As part of my month long theme of short and shortish stories, todays' feature is Tales from Arva, a collection of poetry, parables, legends and myths set in the same fantasy world. This common location was the only thing these stories shared. Each one was completely unique.
The author offered me a free copy of this book in return for a review after seeing that I both like fantasy books and like writing reviews about them.
After I wrote my review, I discovered that some of the stories contained in this collection are also available as individual short stories. I ended up posting a bonus review of The Tale of Liril with that story because it was my favorite of the bunch.
Tales from Arva: Volume 1 by Kevis Hendrickson
My rating: 4 of 5 stars
Parables, legends and myths, both bittersweet and tragic...

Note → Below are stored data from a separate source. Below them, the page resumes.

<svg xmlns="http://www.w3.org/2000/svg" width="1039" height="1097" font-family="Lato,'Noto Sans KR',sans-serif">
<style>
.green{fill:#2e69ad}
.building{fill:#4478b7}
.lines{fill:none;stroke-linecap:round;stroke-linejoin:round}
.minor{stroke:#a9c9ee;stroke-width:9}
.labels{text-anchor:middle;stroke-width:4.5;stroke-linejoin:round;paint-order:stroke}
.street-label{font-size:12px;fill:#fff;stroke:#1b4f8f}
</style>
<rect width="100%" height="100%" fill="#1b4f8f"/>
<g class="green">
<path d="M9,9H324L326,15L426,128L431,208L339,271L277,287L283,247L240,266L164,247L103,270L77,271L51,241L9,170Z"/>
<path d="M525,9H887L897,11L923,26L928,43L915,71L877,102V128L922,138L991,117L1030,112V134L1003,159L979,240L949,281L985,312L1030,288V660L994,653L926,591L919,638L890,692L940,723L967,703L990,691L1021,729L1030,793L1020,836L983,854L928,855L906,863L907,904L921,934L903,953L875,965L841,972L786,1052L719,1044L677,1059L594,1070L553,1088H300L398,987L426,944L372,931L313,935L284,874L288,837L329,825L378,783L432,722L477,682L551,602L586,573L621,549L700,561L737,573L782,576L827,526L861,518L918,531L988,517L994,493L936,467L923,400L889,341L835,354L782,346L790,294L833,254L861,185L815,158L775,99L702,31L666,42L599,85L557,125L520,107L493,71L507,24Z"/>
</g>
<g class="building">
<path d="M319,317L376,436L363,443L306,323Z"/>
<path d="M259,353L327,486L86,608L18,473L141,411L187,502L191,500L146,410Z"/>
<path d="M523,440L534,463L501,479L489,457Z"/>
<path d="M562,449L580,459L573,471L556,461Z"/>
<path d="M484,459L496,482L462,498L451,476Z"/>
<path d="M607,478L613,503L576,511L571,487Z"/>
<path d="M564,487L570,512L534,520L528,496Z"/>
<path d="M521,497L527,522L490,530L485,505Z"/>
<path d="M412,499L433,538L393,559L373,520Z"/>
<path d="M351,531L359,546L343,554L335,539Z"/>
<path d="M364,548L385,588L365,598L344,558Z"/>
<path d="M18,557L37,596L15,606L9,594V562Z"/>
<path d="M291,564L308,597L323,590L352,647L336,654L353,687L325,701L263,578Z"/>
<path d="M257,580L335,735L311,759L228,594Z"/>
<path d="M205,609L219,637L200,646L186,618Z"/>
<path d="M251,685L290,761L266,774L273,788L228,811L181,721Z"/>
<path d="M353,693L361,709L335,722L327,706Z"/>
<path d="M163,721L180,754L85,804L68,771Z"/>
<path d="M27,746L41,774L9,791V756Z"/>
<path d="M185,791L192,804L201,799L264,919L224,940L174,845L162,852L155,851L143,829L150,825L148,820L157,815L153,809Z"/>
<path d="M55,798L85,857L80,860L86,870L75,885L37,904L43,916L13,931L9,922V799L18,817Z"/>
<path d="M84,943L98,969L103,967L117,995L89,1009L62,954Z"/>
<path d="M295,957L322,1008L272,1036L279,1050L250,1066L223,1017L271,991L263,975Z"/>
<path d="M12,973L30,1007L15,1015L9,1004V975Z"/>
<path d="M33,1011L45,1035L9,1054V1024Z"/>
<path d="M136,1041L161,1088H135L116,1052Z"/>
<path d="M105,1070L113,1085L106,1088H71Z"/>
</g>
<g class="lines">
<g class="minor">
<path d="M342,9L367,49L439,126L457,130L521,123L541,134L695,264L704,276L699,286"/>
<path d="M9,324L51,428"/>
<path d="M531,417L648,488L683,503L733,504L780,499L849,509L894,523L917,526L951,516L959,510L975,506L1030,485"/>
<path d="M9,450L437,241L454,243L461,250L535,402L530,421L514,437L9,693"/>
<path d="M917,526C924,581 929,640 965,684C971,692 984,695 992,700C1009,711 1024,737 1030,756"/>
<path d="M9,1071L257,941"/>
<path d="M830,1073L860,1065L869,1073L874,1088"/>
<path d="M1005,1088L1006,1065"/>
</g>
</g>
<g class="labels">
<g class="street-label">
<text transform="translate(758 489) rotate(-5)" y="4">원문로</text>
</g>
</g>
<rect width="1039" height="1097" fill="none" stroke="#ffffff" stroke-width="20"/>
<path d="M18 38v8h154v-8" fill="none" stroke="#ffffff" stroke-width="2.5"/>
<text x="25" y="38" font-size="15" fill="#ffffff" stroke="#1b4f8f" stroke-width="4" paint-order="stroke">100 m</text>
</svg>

I liked Tales of Arva, though I must say I enjoyed some of the tales more than others. Since each one is unique, I'll address each tale separately.
An Ole Ryme:
I loved this little rhyme. It's written in Old English, like Shakespeare. It brings to mind everything I like finding in fantasy stories all in a well-metered and musical rhyme. The only thing that threw me for a loop was the language. I don't read much Shakespeare, so I had to think about some of the words for a minute.
The Fall of Ithar:
This is the first of the short stories, which reads more like an ancient legend you might find in a J.R.R. Tolkien book. That being said, this little story is packed with heroic deeds shadowed by tragedy. It follows an ancient king, then his son, and finally his daughter-in-law. The creature born from the legend is mentioned in one of the other stories as almost extinct, which gave me the clue that this was a legend (other than the language choice, which also gave it a feel of history). I thought this one was ok, but a little hard to read.
The Grey Elk:
This fanciful legend about how the mythical grey elk came to being is delightful. Naran Jasar, a man from the south, is traveling in the northern countries where he falls for and marries a beautiful maiden. But ridicule and prejudice follow his family wherever they settle because of his strange looks and affinity with animals. Later, when their daughter is old enough to wed, they try to find her a place among people, but find no such place exists, leading to the bittersweet conclusion of the story.
The Tale of Liril:
This is my favorite of the Tales of Arva. Told in the grand tradition of the parable, this story follows Liril, a flighty young girl who wants to find her father a birthday present but ends up on a quest for a mysterious old witch. Instead of completing the quest, she decides to keep the object the witch desires and causes no end of trouble with her careless wishes. The story teaches a lesson in honesty, responsibility, and accountability.
This is my second favorite of the short stories in this book. Yet another tragedy with a bittersweet ending, I would call this one a dark parable. A knight returns home from a long campaign only to find his entire family slain. In a rage, he assumes the culprits are the hated Gaian people, an immortal race similar to elves that he has been raised to hate and mistrust. It is to his detriment that he comes across a lone Gaian maiden and in vengeance slays her. Sentenced to death for his crime, he finds solace and support from an unlikely source.
There is also bonus material and a peek at another story, but I won't rate those as they aren't technically part of the Tales of Arva.
Overall, I liked this set of four short stories and one poem. My favorite short stories were The Tale of Liril and Pryde's Choice. My least favorite was The Fall of Ithar, because it read like an old Bible story, and the language was difficult to process in places. I loved the little poem, An Ole Ryme. And, I thought The Grey Elk had a surprising twist.
These stories would be a great addition for anyone who likes parables, myths and legends, and fantasy lovers are likely to appreciate many of the traditional characteristics of epic fantasy in this condensed format. These make great bedtime stories for adults who miss that from childhood (though I wouldn't recommend these for children).
I received a free copy of this book in exchange for an honest, non-reciprocal review.